# Thank you, intro, and my homemade setup



## Ratskillscat (Jun 2, 2018)

First off, thank you everyone for posting your homemade blowguns and darts. Thank you to whoever spends the money to keep this site on the internet. I grew up shooting blowguns. When I was 13 I traded a whole bunch of pogs for my buddies blowgun. It was perfect timing pogs were at peak of their value and days later we all realized they were completely worthless.
We had air guns and Firearms but I preferred my blow gun over everything else. 
Fast forward a couple decades and my garden shed has rats running across the rafters. Seeing them was just frustrating and putting out a trap seemed totally inadequate. I was about to spend some money on a cold steel blowgun. Then I decided to give PVC and some paper and bamboo darts a try.
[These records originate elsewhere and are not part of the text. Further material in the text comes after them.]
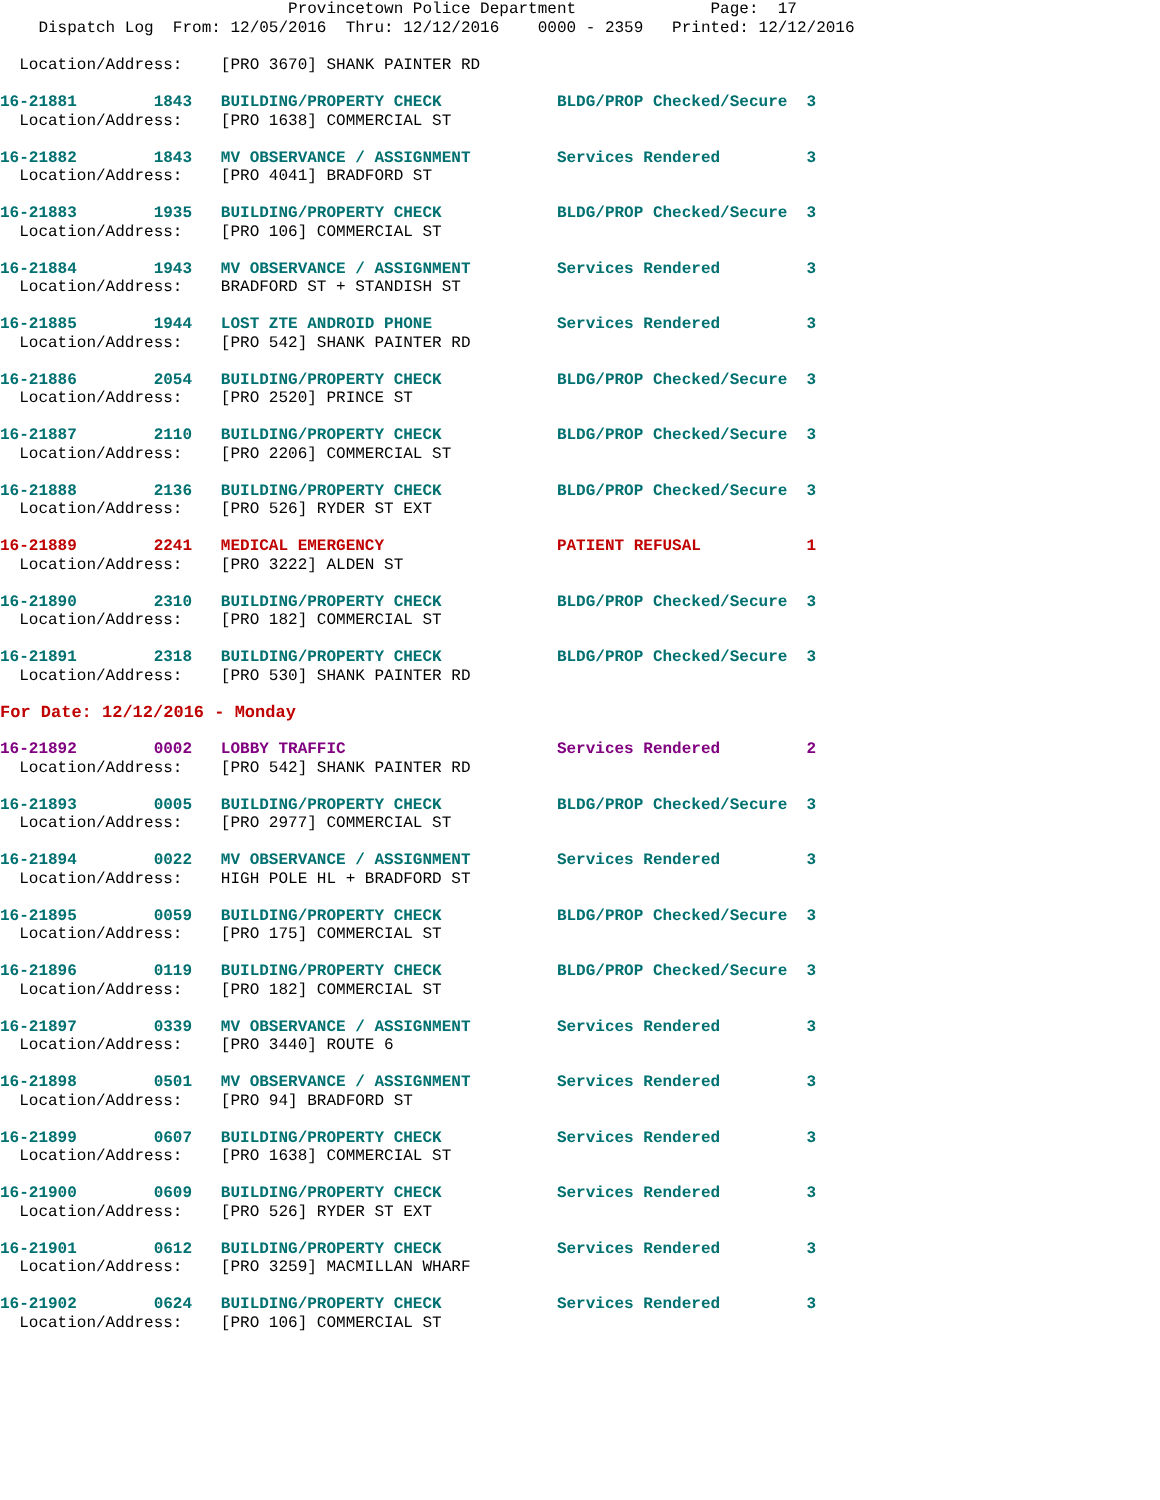Provincetown Police Department              Page:  17
    Dispatch Log  From: 12/05/2016  Thru: 12/12/2016    0000 - 2359   Printed: 12/12/2016
  Location/Address:    [PRO 3670] SHANK PAINTER RD
16-21881        1843   BUILDING/PROPERTY CHECK            BLDG/PROP Checked/Secure  3
  Location/Address:    [PRO 1638] COMMERCIAL ST
16-21882        1843   MV OBSERVANCE / ASSIGNMENT         Services Rendered         3
  Location/Address:    [PRO 4041] BRADFORD ST
16-21883        1935   BUILDING/PROPERTY CHECK            BLDG/PROP Checked/Secure  3
  Location/Address:    [PRO 106] COMMERCIAL ST
16-21884        1943   MV OBSERVANCE / ASSIGNMENT         Services Rendered         3
  Location/Address:    BRADFORD ST + STANDISH ST
16-21885        1944   LOST ZTE ANDROID PHONE             Services Rendered         3
  Location/Address:    [PRO 542] SHANK PAINTER RD
16-21886        2054   BUILDING/PROPERTY CHECK            BLDG/PROP Checked/Secure  3
  Location/Address:    [PRO 2520] PRINCE ST
16-21887        2110   BUILDING/PROPERTY CHECK            BLDG/PROP Checked/Secure  3
  Location/Address:    [PRO 2206] COMMERCIAL ST
16-21888        2136   BUILDING/PROPERTY CHECK            BLDG/PROP Checked/Secure  3
  Location/Address:    [PRO 526] RYDER ST EXT
16-21889        2241   MEDICAL EMERGENCY                  PATIENT REFUSAL           1
  Location/Address:    [PRO 3222] ALDEN ST
16-21890        2310   BUILDING/PROPERTY CHECK            BLDG/PROP Checked/Secure  3
  Location/Address:    [PRO 182] COMMERCIAL ST
16-21891        2318   BUILDING/PROPERTY CHECK            BLDG/PROP Checked/Secure  3
  Location/Address:    [PRO 530] SHANK PAINTER RD
For Date: 12/12/2016 - Monday
16-21892        0002   LOBBY TRAFFIC                      Services Rendered         2
  Location/Address:    [PRO 542] SHANK PAINTER RD
16-21893        0005   BUILDING/PROPERTY CHECK            BLDG/PROP Checked/Secure  3
  Location/Address:    [PRO 2977] COMMERCIAL ST
16-21894        0022   MV OBSERVANCE / ASSIGNMENT         Services Rendered         3
  Location/Address:    HIGH POLE HL + BRADFORD ST
16-21895        0059   BUILDING/PROPERTY CHECK            BLDG/PROP Checked/Secure  3
  Location/Address:    [PRO 175] COMMERCIAL ST
16-21896        0119   BUILDING/PROPERTY CHECK            BLDG/PROP Checked/Secure  3
  Location/Address:    [PRO 182] COMMERCIAL ST
16-21897        0339   MV OBSERVANCE / ASSIGNMENT         Services Rendered         3
  Location/Address:    [PRO 3440] ROUTE 6
16-21898        0501   MV OBSERVANCE / ASSIGNMENT         Services Rendered         3
  Location/Address:    [PRO 94] BRADFORD ST
16-21899        0607   BUILDING/PROPERTY CHECK            Services Rendered         3
  Location/Address:    [PRO 1638] COMMERCIAL ST
16-21900        0609   BUILDING/PROPERTY CHECK            Services Rendered         3
  Location/Address:    [PRO 526] RYDER ST EXT
16-21901        0612   BUILDING/PROPERTY CHECK            Services Rendered         3
  Location/Address:    [PRO 3259] MACMILLAN WHARF
16-21902        0624   BUILDING/PROPERTY CHECK            Services Rendered         3
  Location/Address:    [PRO 106] COMMERCIAL ST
I ended up wrapping a bit of wire around the pointy end. I think that the extra weight versus the extra drag of the opposite end helps it fly with less wobble despite primitive design.
I used simple butcher paper rolled up and glued with Superglue and then later painted them with some white spray paint to stiffen them and help me find them.
With a simple setup on the fourth try while holding my 9 month old baby I killed a rat from about 10 yards away. Well I seriously injured it and had to put several more darts in it, and then I finally put on some gloves and just broke its neck.since then I attached razors to the split end of a dart and haven't had a chance to shoot the other rat yet, but they sure do puncture a box easily.


----------



## treefork (Dec 8, 2012)

Welcome to the forum .


----------



## slingshot (Mar 3, 2018)

I shot one 4 times- neck, spine, and two to body area and he just ran behind plumbing and into wall. It takes a head shot sometimes. And I was shooting big bore cold steel 625 broad heads! Total penetration as one pinned him to wall which he pulled loose before I could get to him. Yesterday I shot a young one and the one shot near spine took him out. I will always try for head from now on.


----------